ACTIVITY —
For the entries that follow, give the number of lines holding the string "posta" and nothing more.

[DATASET EXTRACT]

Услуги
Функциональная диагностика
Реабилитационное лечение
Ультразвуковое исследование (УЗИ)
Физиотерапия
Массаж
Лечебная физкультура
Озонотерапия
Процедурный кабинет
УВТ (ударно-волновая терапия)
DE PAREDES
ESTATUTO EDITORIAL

[/DATASET EXTRACT]
[DATASET EXTRACT]

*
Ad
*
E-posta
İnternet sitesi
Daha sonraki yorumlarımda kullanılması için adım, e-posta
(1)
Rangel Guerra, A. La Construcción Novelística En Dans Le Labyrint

[/DATASET EXTRACT]

TASK RESULT —
2